#### LISTED RECORDS ####

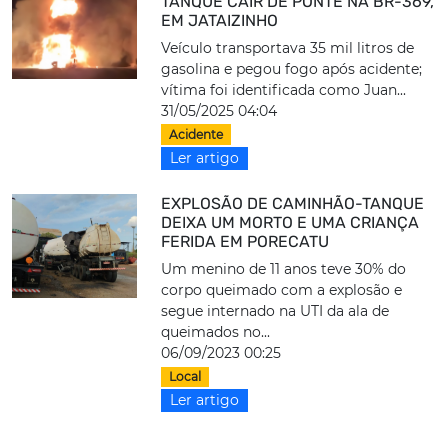
TANQUE CAIR DE PONTE NA BR-369,
EM JATAIZINHO
Veículo transportava 35 mil litros de
gasolina e pegou fogo após acidente;
vítima foi identificada como Juan...
31/05/2025 04:04
Acidente
Ler artigo
EXPLOSÃO DE CAMINHÃO-TANQUE
DEIXA UM MORTO E UMA CRIANÇA
FERIDA EM PORECATU
Um menino de 11 anos teve 30% do
corpo queimado com a explosão e
segue internado na UTI da ala de
queimados no...
06/09/2023 00:25
Local
Ler artigo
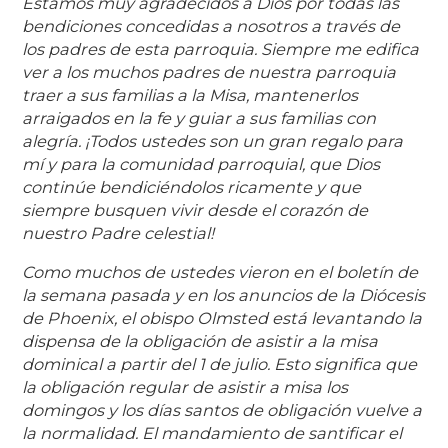
Estamos muy agradecidos a Dios por todas las
bendiciones concedidas a nosotros a través de
los padres de esta parroquia. Siempre me edifica
ver a los muchos padres de nuestra parroquia
traer a sus familias a la Misa, mantenerlos
arraigados en la fe y guiar a sus familias con
alegría. ¡Todos ustedes son un gran regalo para
mí y para la comunidad parroquial, que Dios
continúe bendiciéndolos ricamente y que
siempre busquen vivir desde el corazón de
nuestro Padre celestial!
Como muchos de ustedes vieron en el boletín de
la semana pasada y en los anuncios de la Diócesis
de Phoenix, el obispo Olmsted está levantando la
dispensa de la obligación de asistir a la misa
dominical a partir del 1 de julio. Esto significa que
la obligación regular de asistir a misa los
domingos y los días santos de obligación vuelve a
la normalidad. El mandamiento de santificar el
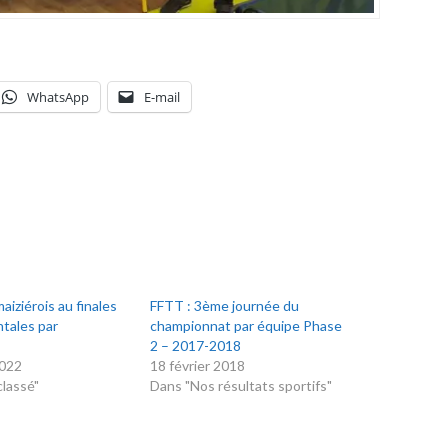
WhatsApp
E-mail
aiziérois au finales
FFTT : 3ème journée du
tales par
championnat par équipe Phase
2 – 2017-2018
2022
18 février 2018
lassé"
Dans "Nos résultats sportifs"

####

**JOB ITEM**
Please rewrite the records above as a JSON list of strings, one string per line, skipping any blank lines. Leave the pictures out of your answer.

**RESPONSE**
[
  "TANQUE CAIR DE PONTE NA BR-369,",
  "EM JATAIZINHO",
  "Veículo transportava 35 mil litros de",
  "gasolina e pegou fogo após acidente;",
  "vítima foi identificada como Juan...",
  "31/05/2025 04:04",
  "Acidente",
  "Ler artigo",
  "EXPLOSÃO DE CAMINHÃO-TANQUE",
  "DEIXA UM MORTO E UMA CRIANÇA",
  "FERIDA EM PORECATU",
  "Um menino de 11 anos teve 30% do",
  "corpo queimado com a explosão e",
  "segue internado na UTI da ala de",
  "queimados no...",
  "06/09/2023 00:25",
  "Local",
  "Ler artigo",
  "Estamos muy agradecidos a Dios por todas las",
  "bendiciones concedidas a nosotros a través de",
  "los padres de esta parroquia. Siempre me edifica",
  "ver a los muchos padres de nuestra parroquia",
  "traer a sus familias a la Misa, mantenerlos",
  "arraigados en la fe y guiar a sus familias con",
  "alegría. ¡Todos ustedes son un gran regalo para",
  "mí y para la comunidad parroquial, que Dios",
  "continúe bendiciéndolos ricamente y que",
  "siempre busquen vivir desde el corazón de",
  "nuestro Padre celestial!",
  "Como muchos de ustedes vieron en el boletín de",
  "la semana pasada y en los anuncios de la Diócesis",
  "de Phoenix, el obispo Olmsted está levantando la",
  "dispensa de la obligación de asistir a la misa",
  "dominical a partir del 1 de julio. Esto significa que",
  "la obligación regular de asistir a misa los",
  "domingos y los días santos de obligación vuelve a",
  "la normalidad. El mandamiento de santificar el",
  "WhatsApp",
  "E-mail",
  "aiziérois au finales",
  "FFTT : 3ème journée du",
  "tales par",
  "championnat par équipe Phase",
  "2 – 2017-2018",
  "2022",
  "18 février 2018",
  "lassé\"",
  "Dans \"Nos résultats sportifs\""
]